Fay Jones School of Architecture students and faculty have a unique opportunity to be involved with the public display of a 60-year-old house designed by Frank Lloyd Wright. Crystal Bridges Museum of American Art in Bentonville acquired the Bachman Wilson House, built in 1954 near the Millstone River in New Jersey. It has been disassembled and transported to the museum’s 120-acre grounds, where it is being reconstructed. This home is one of Wright’s “Usonian Houses,” a group of 60 middle-income family homes that were typically small, single-story structures with no garage and minimal storage. They used native materials, flat roofs and cantilevered overhangs, and emphasized a strong visual connection between interior and exterior spaces.
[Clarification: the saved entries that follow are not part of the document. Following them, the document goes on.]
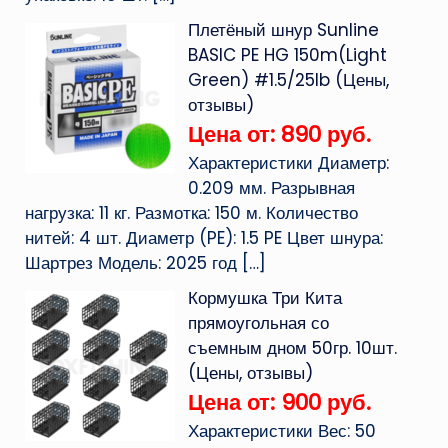
Плетёный шнур Sunline
BASIC PE HG 150m(Light
Green) #1.5/25lb (Цены,
отзывы)
Цена от: 890 руб.
Характеристики Диаметр:
0.209 мм. Разрывная
нагрузка: 11 кг. Размотка: 150 м. Количество
нитей: 4 шт. Диаметр (PE): 1.5 PE Цвет шнура:
Шартрез Модель: 2025 год
[…]
Кормушка Три Кита
прямоугольная со
съемным дном 50гр. 10шт.
(Цены, отзывы)
Цена от: 900 руб.
Характеристики Вес: 50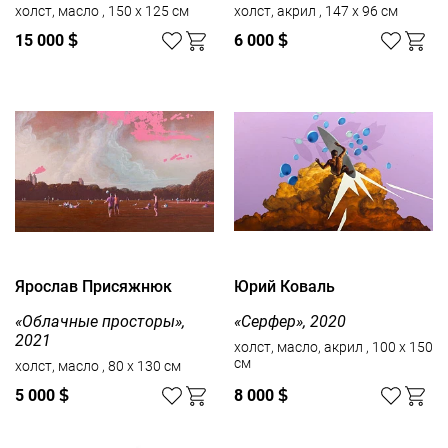
холст, масло , 150 x 125 см
холст, акрил , 147 x 96 см
15 000
$
6 000
$
Ярослав Присяжнюк
Юрий Коваль
«Облачные просторы»,
«Серфер», 2020
2021
холст, масло, акрил , 100 x 150
см
холст, масло , 80 x 130 см
5 000
$
8 000
$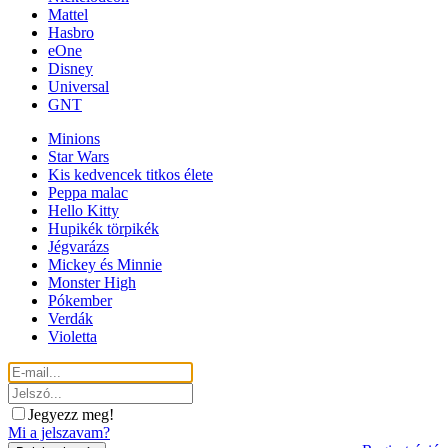
Mattel
Hasbro
eOne
Disney
Universal
GNT
Minions
Star Wars
Kis kedvencek titkos élete
Peppa malac
Hello Kitty
Hupikék törpikék
Jégvarázs
Mickey és Minnie
Monster High
Pókember
Verdák
Violetta
Jegyezz meg!
Mi a jelszavam?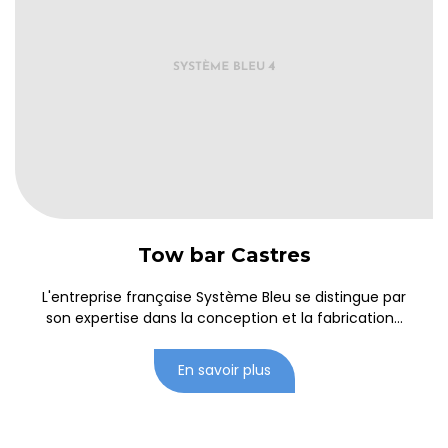
Tow bar Castres
L'entreprise française Système Bleu se distingue par
son expertise dans la conception et la fabrication...
En savoir plus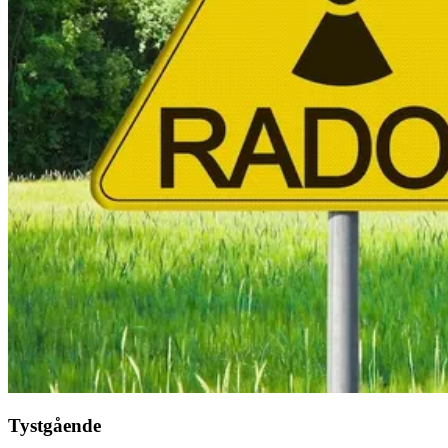
Tystgående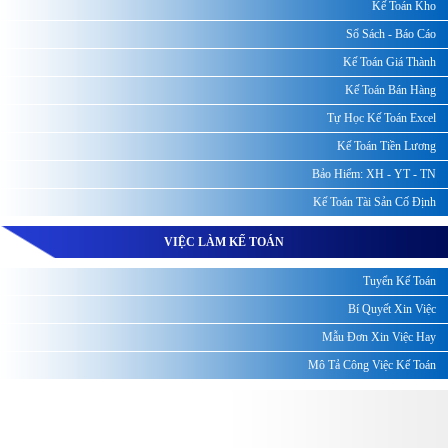
Kế Toán Kho
Sổ Sách - Báo Cáo
Kế Toán Giá Thành
Kế Toán Bán Hàng
Tự Học Kế Toán Excel
Kế Toán Tiền Lương
Bảo Hiểm: XH - YT - TN
Kế Toán Tài Sản Cố Định
VIỆC LÀM KẾ TOÁN
Tuyển Kế Toán
Bí Quyết Xin Việc
Mẫu Đơn Xin Việc Hay
Mô Tả Công Việc Kế Toán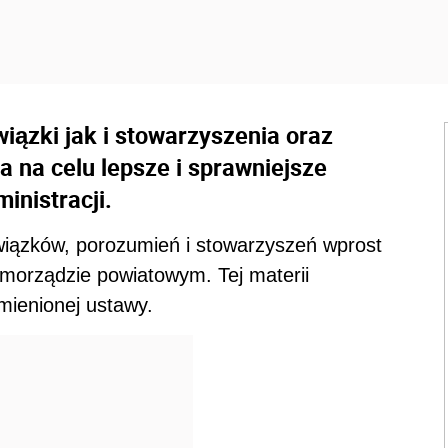
ązki jak i stowarzyszenia oraz
a na celu lepsze i sprawniejsze
nistracji.
wiązków, porozumień i stowarzyszeń wprost
amorządzie powiatowym. Tej materii
mienionej ustawy.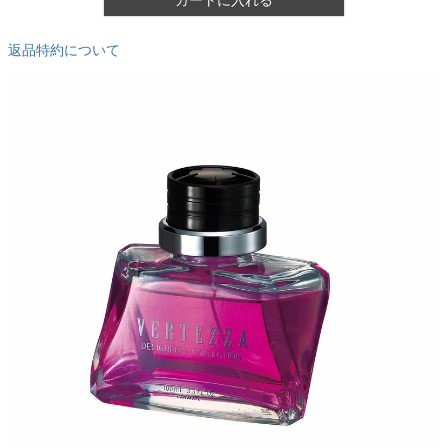
カートに入れる
返品特約について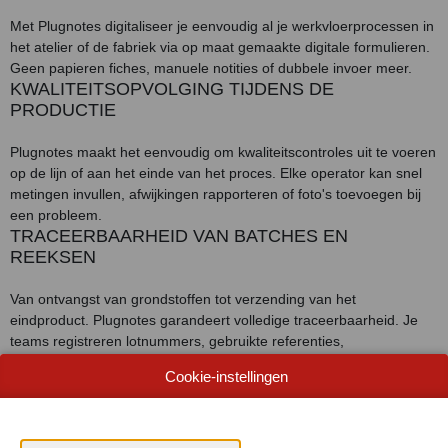
Met Plugnotes digitaliseer je eenvoudig al je werkvloerprocessen in
het atelier of de fabriek via op maat gemaakte digitale formulieren.
Geen papieren fiches, manuele notities of dubbele invoer meer.
KWALITEITSOPVOLGING TIJDENS DE
PRODUCTIE
Plugnotes maakt het eenvoudig om kwaliteitscontroles uit te voeren
op de lijn of aan het einde van het proces. Elke operator kan snel
metingen invullen, afwijkingen rapporteren of foto's toevoegen bij
een probleem.
TRACEERBAARHEID VAN BATCHES EN
REEKSEN
Van ontvangst van grondstoffen tot verzending van het
eindproduct. Plugnotes garandeert volledige traceerbaarheid. Je
teams registreren lotnummers, gebruikte referenties,
productieparameters en testresultaten.
Cookie-instellingen
PRODUCTIECONTROLES EN
WERKPLAATSREGISTRATIES
Vervang je papieren checklists door digitale formulieren, volledig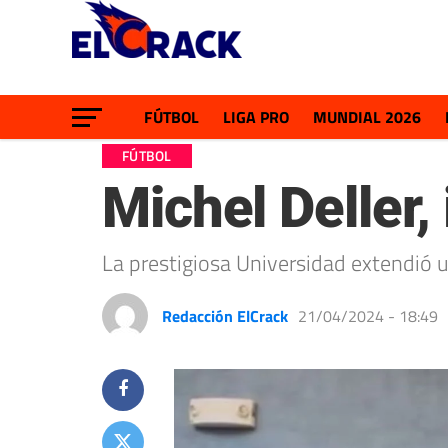
FÚTBOL
LIGA PRO
MUNDIAL 2026
FÚTBOL
Michel Deller,
La prestigiosa Universidad extendió u
Redacción ElCrack
21/04/2024 - 18:49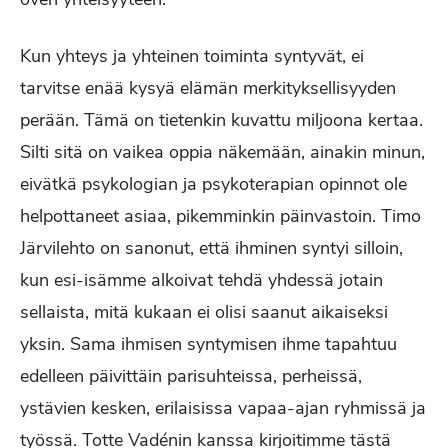
Kun yhteys ja yhteinen toiminta syntyvät, ei
tarvitse enää kysyä elämän merkityksellisyyden
perään. Tämä on tietenkin kuvattu miljoona kertaa.
Silti sitä on vaikea oppia näkemään, ainakin minun,
eivätkä psykologian ja psykoterapian opinnot ole
helpottaneet asiaa, pikemminkin päinvastoin. Timo
Järvilehto on sanonut, että ihminen syntyi silloin,
kun esi-isämme alkoivat tehdä yhdessä jotain
sellaista, mitä kukaan ei olisi saanut aikaiseksi
yksin. Sama ihmisen syntymisen ihme tapahtuu
edelleen päivittäin parisuhteissa, perheissä,
ystävien kesken, erilaisissa vapaa-ajan ryhmissä ja
työssä. Totte Vadénin kanssa kirjoitimme tästä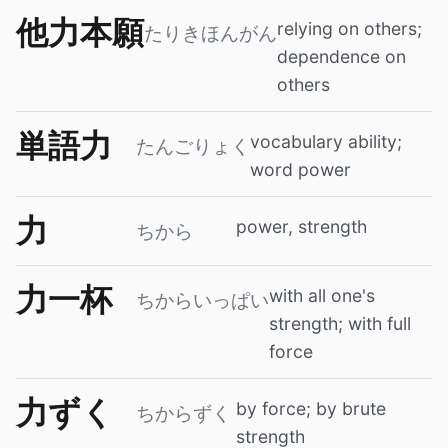
他力本願
relying on others;
たりきほんがん
dependence on
others
単語力
vocabulary ability;
たんごりょく
word power
力
power, strength
ちから
力一杯
with all one's
ちからいっぱい
strength; with full
force
力ずく
by force; by brute
ちからずく
strength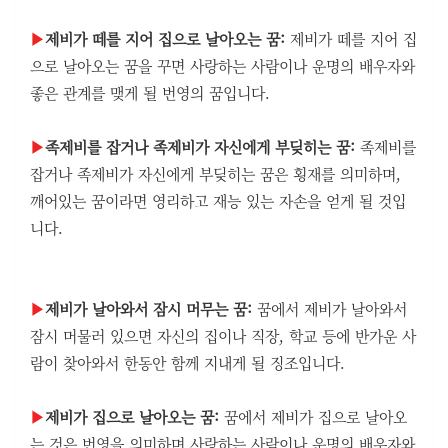
▶
제비가 떼를 지어 집으로 날아오는 꿈:
제비가 떼를 지어 집
으로 날아오는 꿈을 꾸면 사랑하는 사람이나 운명의 배우자와
좋은 관계를 맺게 될 번영의 꿈입니다.
▶
족제비를 잡거나 족제비가 자신에게 부딪히는 꿈:
족제비를
잡거나 족제비가 자신에게 부딪히는 꿈은 횡재를 의미하며,
깨어있는 꿈이라면 영리하고 재능 있는 자손을 얻게 될 것입
니다.
▶
제비가 날아와서 잠시 머무는 꿈:
꿈에서 제비가 날아와서
잠시 머물러 있으면 자신의 집이나 직장, 학교 등에 반가운 사
람이 찾아와서 한동안 함께 지내게 될 징조입니다.
▶
제비가 집으로 날아오는 꿈:
꿈에서 제비가 집으로 날아오
는 것은 번영을 의미하며 사랑하는 사람이나 운명의 배우자와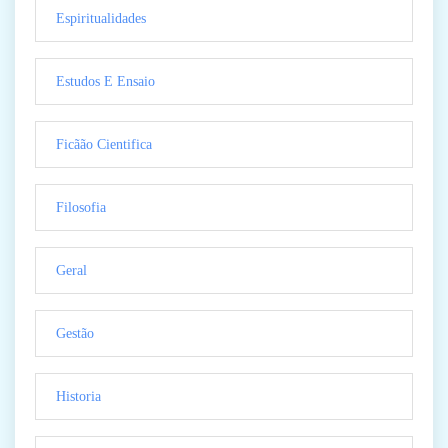
Espiritualidades
Estudos E Ensaio
Ficãão Cientifica
Filosofia
Geral
Gestão
Historia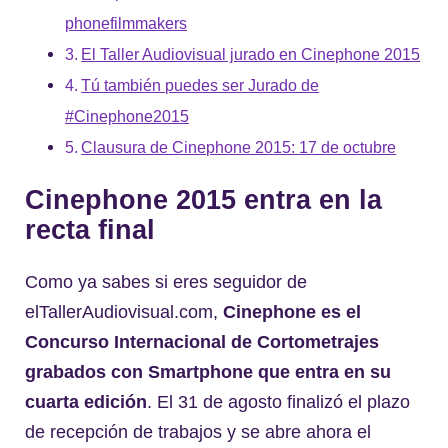
phonefilmmakers
El Taller Audiovisual jurado en Cinephone 2015
Tú también puedes ser Jurado de
#Cinephone2015
Clausura de Cinephone 2015: 17 de octubre
Cinephone 2015 entra en la
recta final
Como ya sabes si eres seguidor de
elTallerAudiovisual.com,
Cinephone es el
Concurso Internacional de Cortometrajes
grabados con Smartphone que entra en su
cuarta edición
. El 31 de agosto finalizó el plazo
de recepción de trabajos y se abre ahora el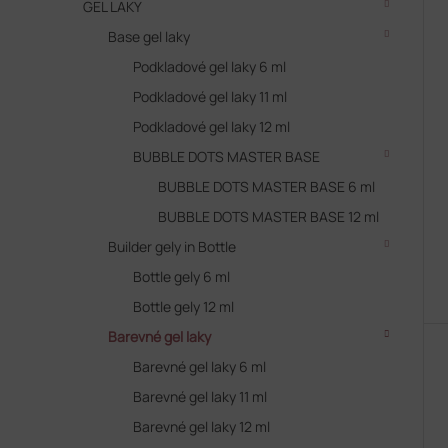
GEL LAKY
í
p
p
Base gel laky
i
r
s
Podkladové gel laky 6 ml
o
p
d
Podkladové gel laky 11 ml
r
u
Podkladové gel laky 12 ml
o
k
d
BUBBLE DOTS MASTER BASE
t
u
ů
BUBBLE DOTS MASTER BASE 6 ml
k
BUBBLE DOTS MASTER BASE 12 ml
t
ů
Builder gely in Bottle
Bottle gely 6 ml
Bottle gely 12 ml
Barevné gel laky
Barevné gel laky 6 ml
Barevné gel laky 11 ml
Barevné gel laky 12 ml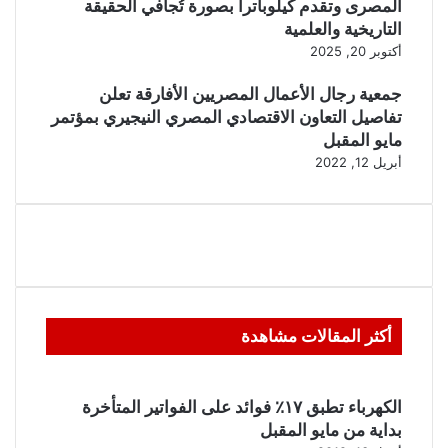
المصرى وتقدم كيلوباترا بصورة تُجافي الحقيقة
التاريخية والعلمية
أكتوبر 20, 2025
جمعية رجال الأعمال المصريين الأفارقة تعلن
تفاصيل التعاون الاقتصادي المصري النيجيري بمؤتمر
مايو المقبل
أبريل 12, 2022
أكثر المقالات مشاهدة
الكهرباء تطبق ١٧٪ فوائد على الفواتير المتأخرة
بداية من مايو المقبل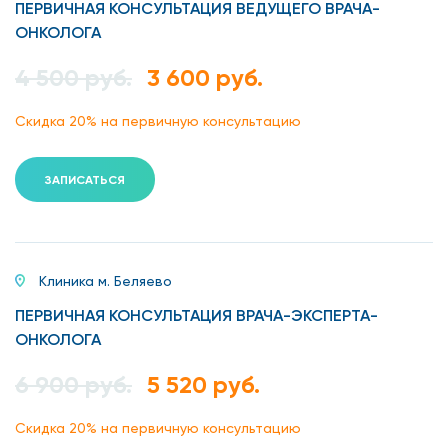
ПЕРВИЧНАЯ КОНСУЛЬТАЦИЯ ВЕДУЩЕГО ВРАЧА-
Эндоскопические методы.
ОНКОЛОГА
4 500 руб.
3 600 руб.
Золотым стандартом диагностики считается КТ с
введением контраста.
Скидка 20% на первичную консультацию
При лечении могут использоваться:
Лучевая, иммунная, гормональная, химиотерапия,
ЗАПИСАТЬСЯ
таргетная (молекулярно-прицельная) терапия.
Сопроводительная терапия.
Хирургическое вмешательство.
Клиника м. Беляево
ПЕРВИЧНАЯ КОНСУЛЬТАЦИЯ ВРАЧА-ЭКСПЕРТА-
Хороший врач-онколог на Профсоюзной приступает к
ОНКОЛОГА
разработке лечебной программы и комбинации
противоопухолевых средств, лишь точно установив
6 900 руб.
5 520 руб.
характер заболевания.
Скидка 20% на первичную консультацию
Мы отдаем предпочтение при проведении оперативных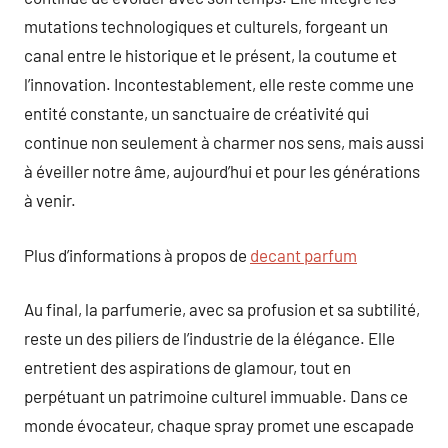
mutations technologiques et culturels, forgeant un
canal entre le historique et le présent, la coutume et
l’innovation. Incontestablement, elle reste comme une
entité constante, un sanctuaire de créativité qui
continue non seulement à charmer nos sens, mais aussi
à éveiller notre âme, aujourd’hui et pour les générations
à venir.
Plus d’informations à propos de
decant parfum
Au final, la parfumerie, avec sa profusion et sa subtilité,
reste un des piliers de l’industrie de la élégance. Elle
entretient des aspirations de glamour, tout en
perpétuant un patrimoine culturel immuable. Dans ce
monde évocateur, chaque spray promet une escapade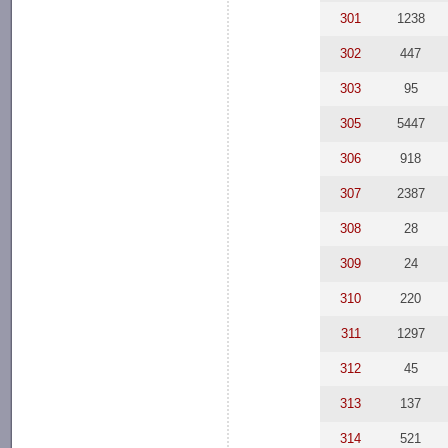
301
1238
302
447
303
95
305
5447
306
918
307
2387
308
28
309
24
310
220
311
1297
312
45
313
137
314
521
In collaboration with Crystal Bridges, Fay Jones School students, led by Santiago R. Pérez, Assistant Professor and 21st Century Chair in Integrated Practice, are in the final “prefabrication phase” of a three-semester effort to design, develop and fabricate a small architectural interpretation pavilion for the Bachman Wilson House reconstruction on the museum grounds.

This initiative is a confluence of “Design-Build” and “Digital-Fabrication” cultures and practices, informed by Usonian principles, into a hybrid DESIGNFAB practice model, championed by Pérez. In conjunction with the Pavilion project, Pérez delivered a lecture at Crystal Bridges titled “Rethinking Wright: Adapting Usonian Principles in 21st Century Architecture.”

In addition, during the fall 2014 semester, Fay Jones School students will analyze and document the reconstruction of the house for inclusion in the Historic American Buildings Survey, under the leadership of professor Greg Herman.